▶ _Input data_:
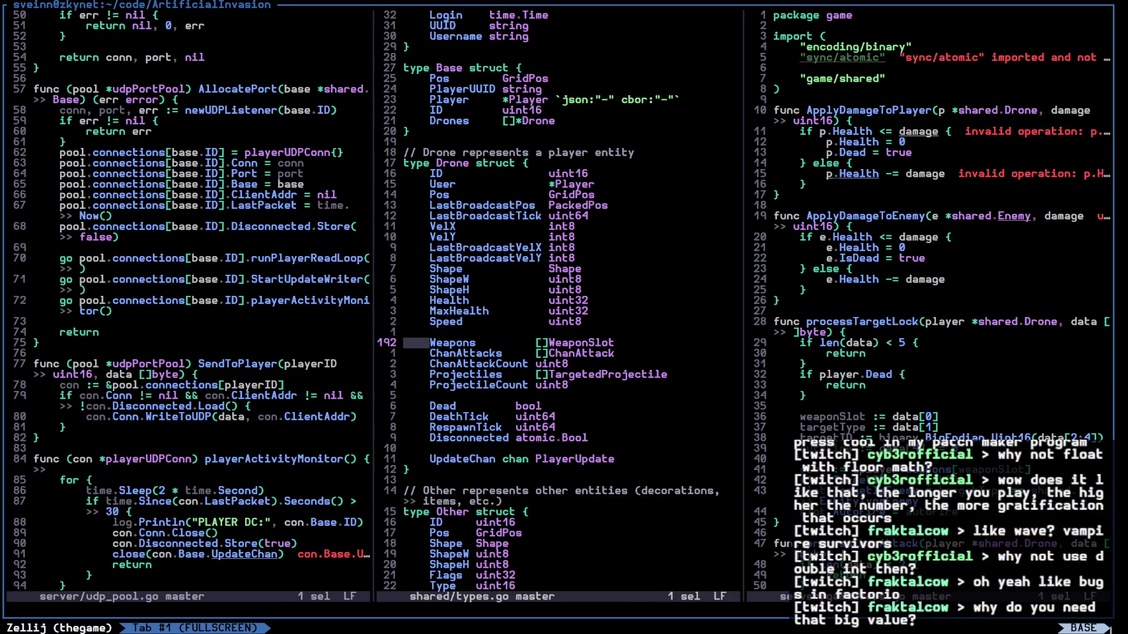
Comment out the ChanAttacks and Projectiles fields of Drone and save types.go
key("j")
key("x")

▶ _Work item_: Omitting all images, print the listing exactly.

▶ _Written answer_:
Comment out the ChanAttacks and Projectiles fields of Drone and save types.go
key("j")
key("x")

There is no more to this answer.